List of international goals scored by Mehmed Baždarević
| No. | Date | Venue | Opponent | Score | Result | Competition |
|---|---|---|---|---|---|---|
| 1 | 14 December 1983 | Cardiff, Wales | Wales | 1–1 | 1–1 | UEFA Euro 1984 qualifying |
| 2 | 20 October 1984 | Leipzig, East Germany | East Germany | 1–1 | 3–2 | 1986 FIFA World Cup qualification |
| 3 | 14 September 1988 | Oviedo, Spain | Spain | 1–1 | 2–1 | Friendly |
| 4 | 14 November 1990 | Copenhagen, Denmark | Denmark | 1–0 | 2–0 | UEFA Euro 1992 qualifying |

==Managerial statistics==

Managerial record by team and tenure
| Team | Nat | From | To | Record |  |  |  |  |
| P | W | D | L | Win % |
| Istres | FRA | 1 July 2003 | 9 January 2005 | 62 | 22 | 18 | 22 | 035.48 |
| Étoile du Sahel | TUN | 16 July 2005 | 12 April 2006 | 35 | 20 | 11 | 4 | 057.14 |
| Al-Wakrah | QAT | 1 July 2006 | 30 June 2007 | 27 | 7 | 13 | 7 | 025.93 |
| Grenoble | FRA | 1 July 2007 | 5 September 2010 | 130 | 38 | 34 | 58 | 029.23 |
| Sochaux | FRA | 10 June 2011 | 6 March 2012 | 30 | 4 | 10 | 16 | 013.33 |
| Al-Wakrah | QAT | 10 June 2012 | 3 June 2013 | 22 | 7 | 5 | 10 | 031.82 |
| Bosnia and Herzegovina | BIH | 13 December 2014 | 10 October 2017 | 25 | 14 | 5 | 6 | 056.00 |
| Paris FC | FRA | 15 June 2018 | 30 December 2019 | 65 | 25 | 17 | 23 | 038.46 |
| Guingamp | FRA | 30 August 2020 | 1 February 2021 | 21 | 4 | 9 | 8 | 019.05 |
| Total |  |  |  | 417 | 141 | 122 | 154 | 033.81 |

==Honours==
===Player===
Sochaux
- Ligue 2: 1987–88 (Group A)

Yugoslavia
- Summer Olympics third place: 1984

===Manager===
Bosnia and Herzegovina
- Kirin Cup: 2016

Individual
- Ligue 2 Manager of the Year: 2004

==In popular culture==
- Baždarević's international career is marked by an infamous incident of him spitting on Turkish referee Yusuf Namoğlu during a qualifying match for the 1990 FIFA World Cup, against Norway in Sarajevo.
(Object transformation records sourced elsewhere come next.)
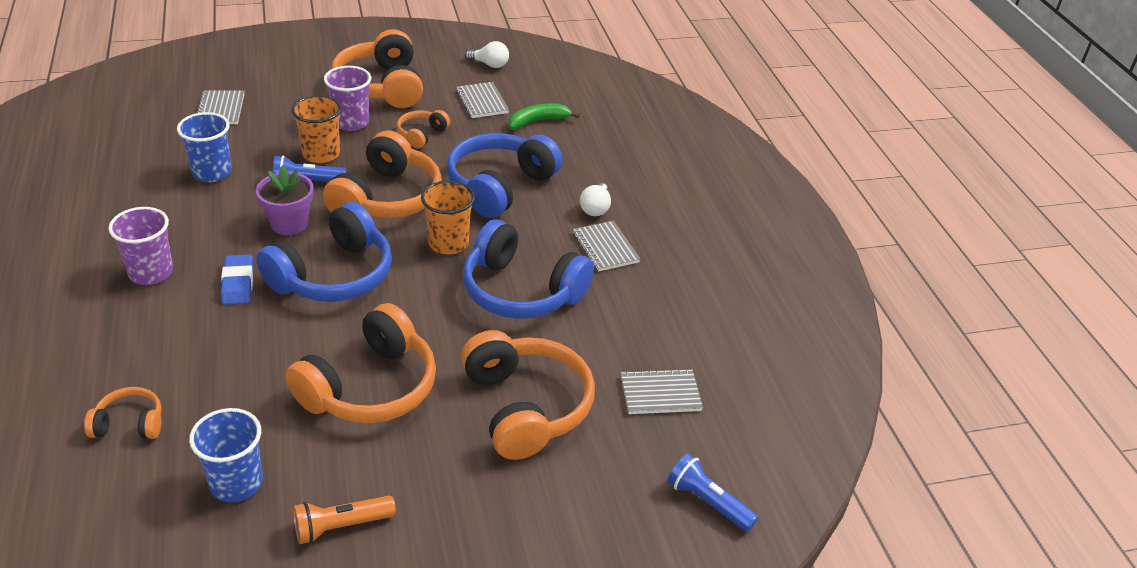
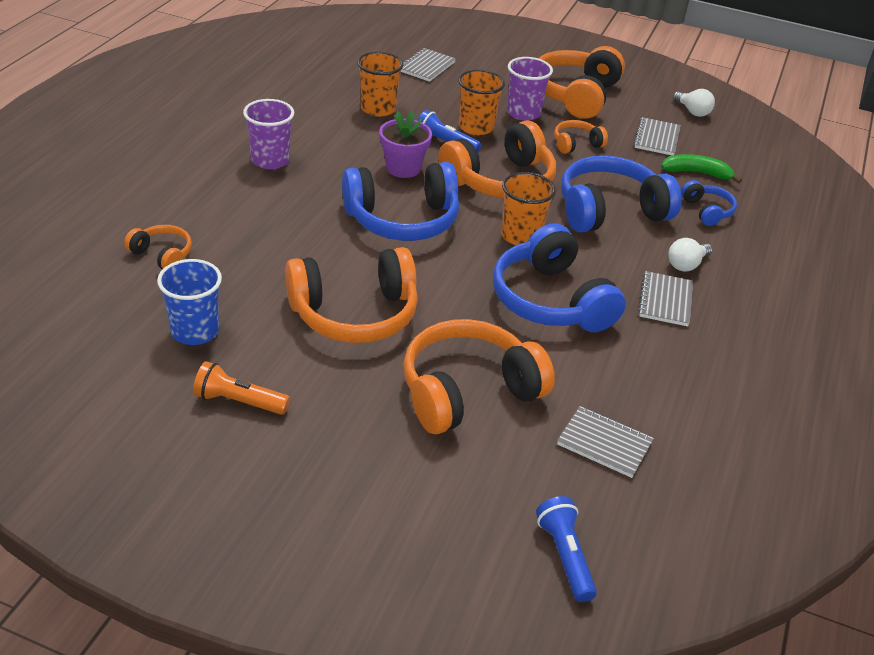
camera: 35 degrees right, 0 degrees up
(212, 172) = (378, 109): blue cup -> orange cup
(238, 283) = (325, 194): blue eraser -> none
(525, 407) = (468, 392): orange headphones -> orange headphones turned 135 degrees counterclockwise
(572, 153) = (707, 211): none -> blue headphones

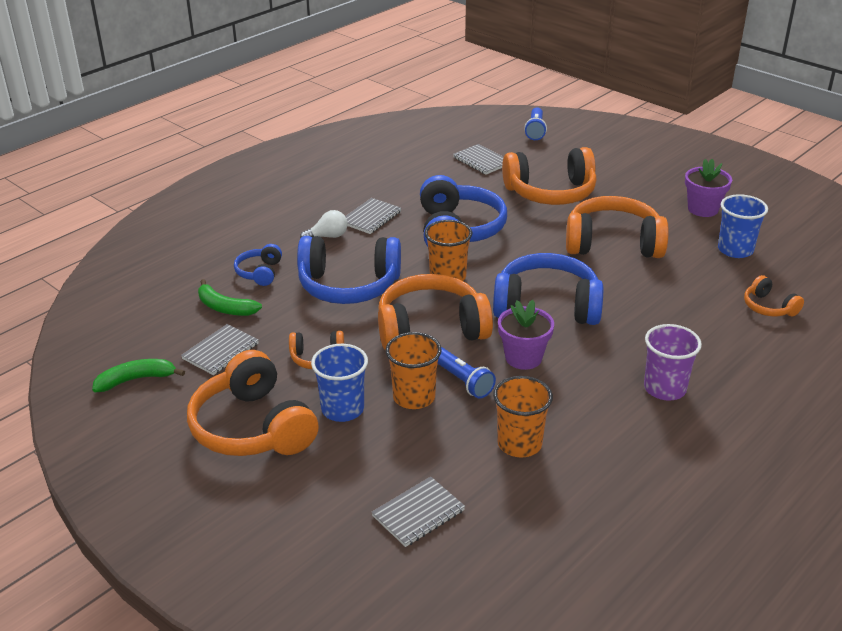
camera: 155 degrees left, 5 degrees down
(239, 401) = (703, 209): orange flashlight -> purple flower pot
(523, 113) = (342, 409): purple cup -> blue cup
(576, 95) = (253, 427): orange headphones -> orange headphones turned 105 degrees clockwise
(692, 111) = (136, 380): white light bulb -> green banana

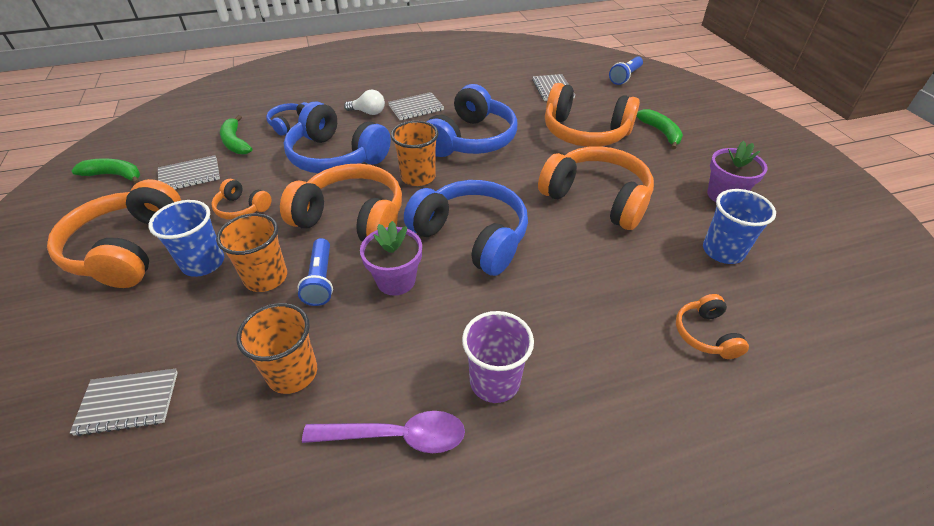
camera: 30 degrees right, 10 degrees up
(612, 173) = (661, 132): none -> green banana
(635, 444) = (397, 436): none -> purple spoon

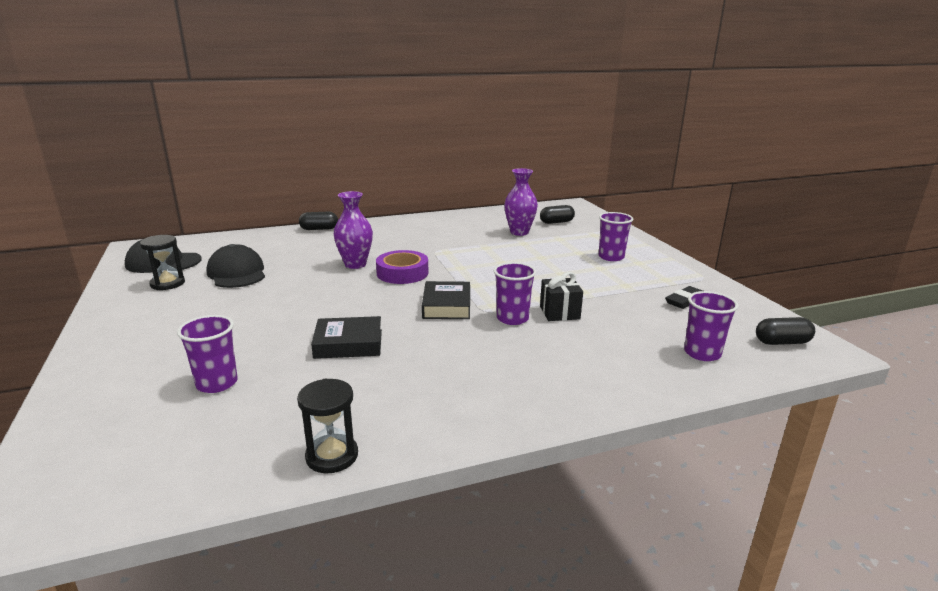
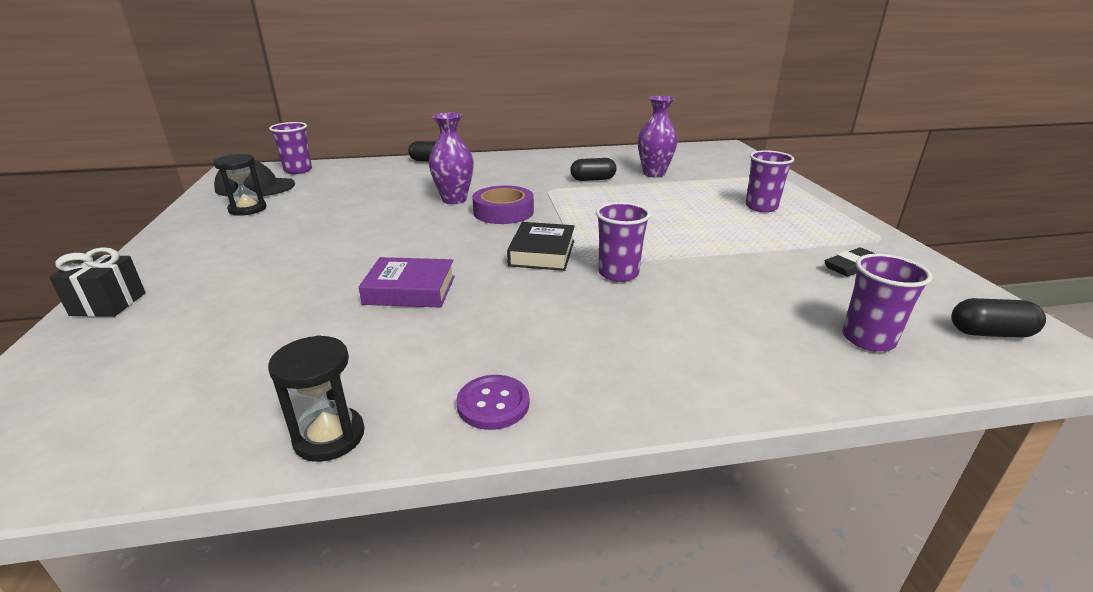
camera: 10 degrees right, 5 degrees up
(217, 383) = (240, 326): purple cup -> purple cup (298, 170)
(237, 273) = (323, 202): black cap -> none
(348, 344) = (410, 290): black book -> purple book
(447, 422) = (493, 404): none -> purple button
(556, 222) = (701, 165): black capsule -> black capsule (593, 179)
(559, 313) = (680, 270): black gift -> black gift (108, 304)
Baždarević received a 12-month ban from international competition, resulting in him missing the 1990 FIFA World Cup. Yugoslavia reached the quarter-finals at the tournament.
- Baždarević again missed a major tournament, this time the entire Yugoslav team was excluded from taking part in UEFA Euro 1992, having already qualified, because of UN sanctions due to the Yugoslav Wars. Denmark instead took their place and, ironically, won the 1992 championship. On 14 November 1990, Baždarević scored a goal against Denmark in Copenhagen during the qualification for the tournament.
- During the early 1990s, a Yugoslav sketch comedy TV show, Top lista nadrealista, made Baždarević a popular figure, due to the spitting incident on the Turkish referee.